- PROBLEM TO WORK ON: Print every line of text in the data below without any change, and leave the pictures out of your answer.

- SUPPLIED MATERIAL:

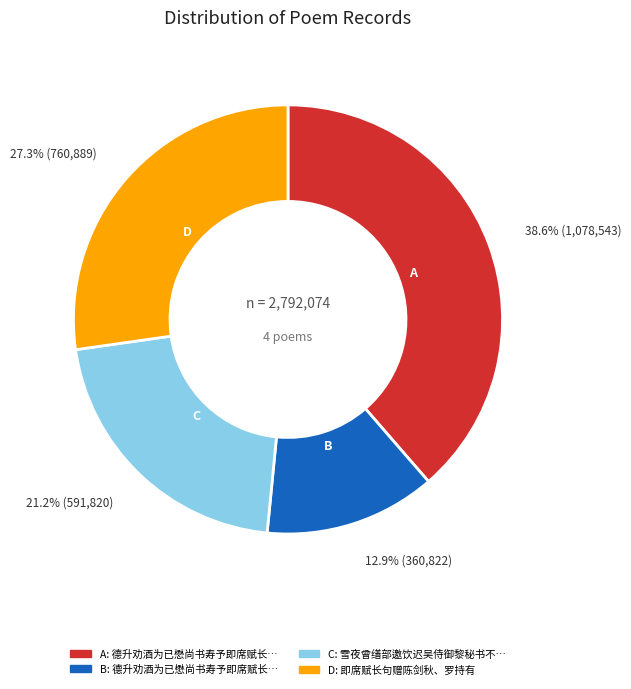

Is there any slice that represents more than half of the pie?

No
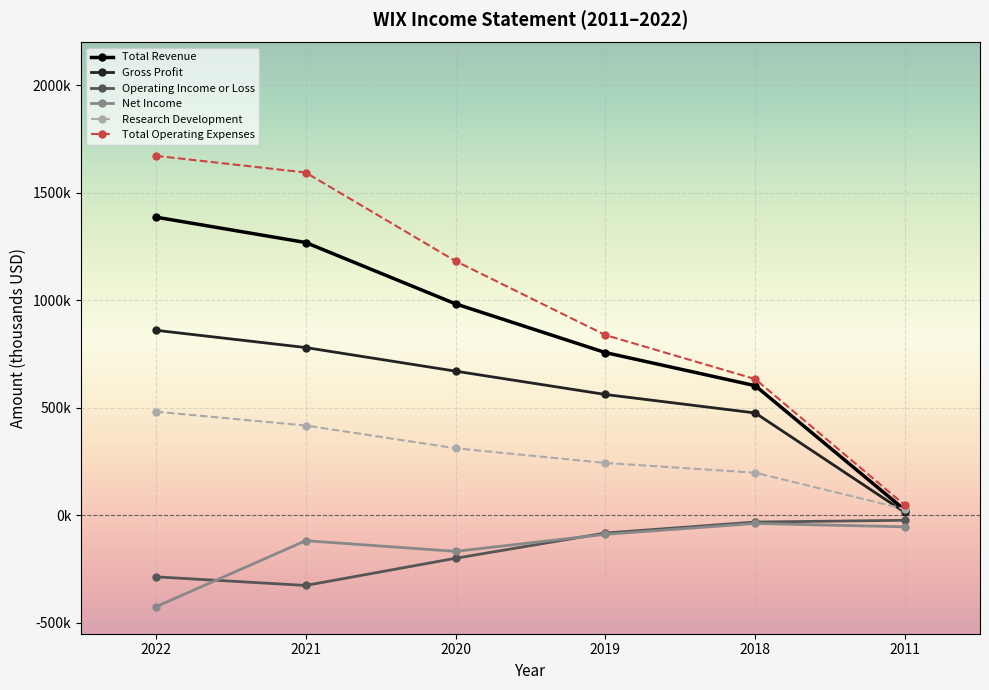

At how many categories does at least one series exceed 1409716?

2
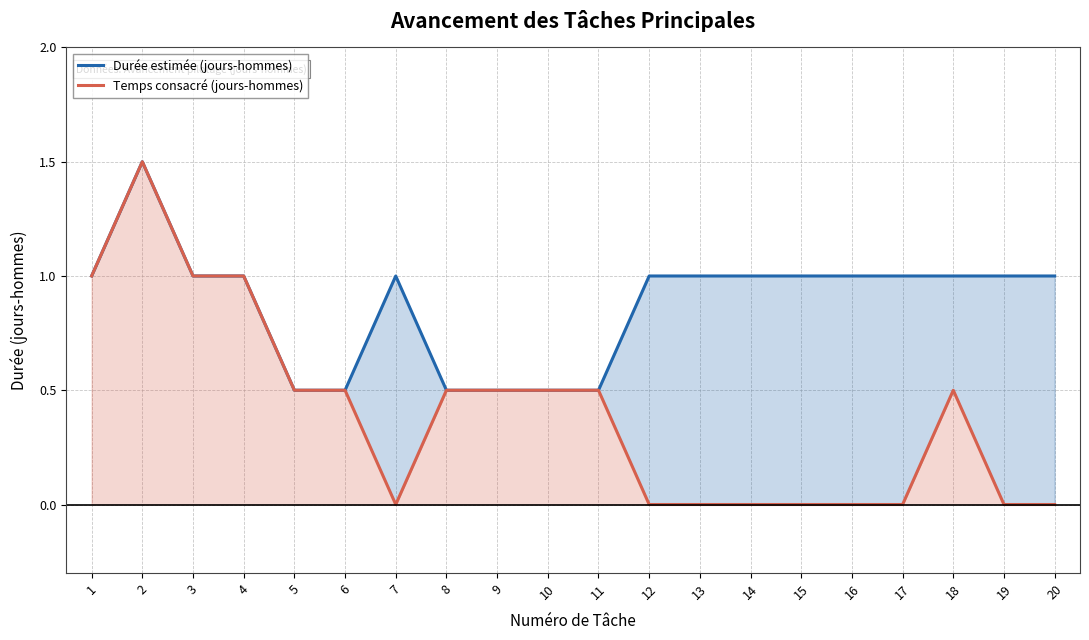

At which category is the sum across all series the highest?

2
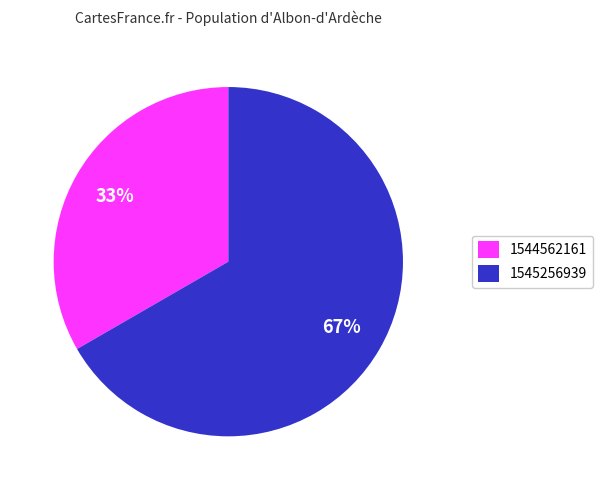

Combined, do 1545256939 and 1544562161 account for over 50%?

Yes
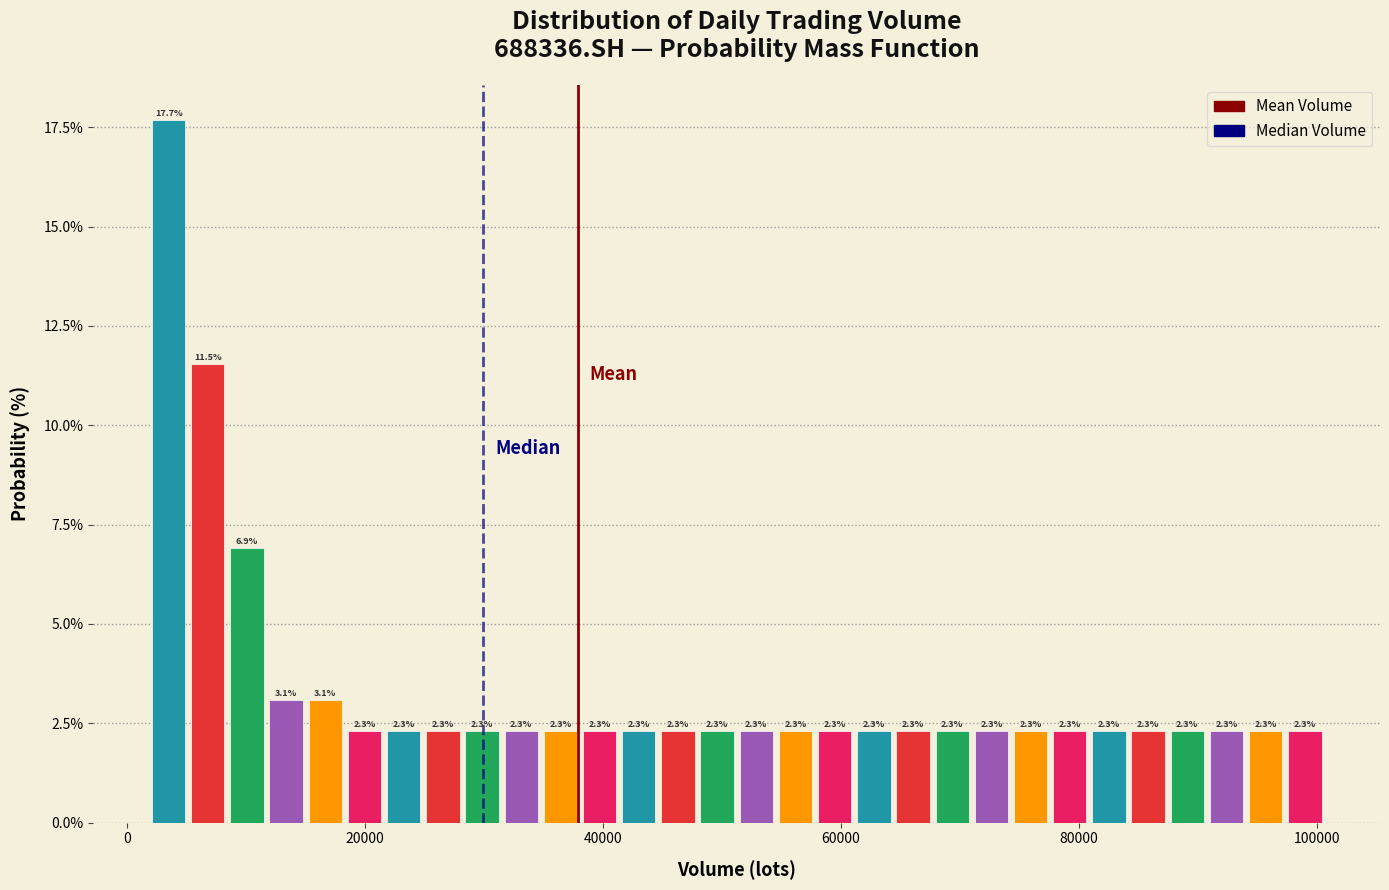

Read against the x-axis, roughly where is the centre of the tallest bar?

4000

- WRITTEN ANSWER:
Is there any slice that represents more than half of the pie?

No

At how many categories does at least one series exceed 1409716?

2

At which category is the sum across all series the highest?

2

Combined, do 1545256939 and 1544562161 account for over 50%?

Yes

Read against the x-axis, roughly where is the centre of the tallest bar?

4000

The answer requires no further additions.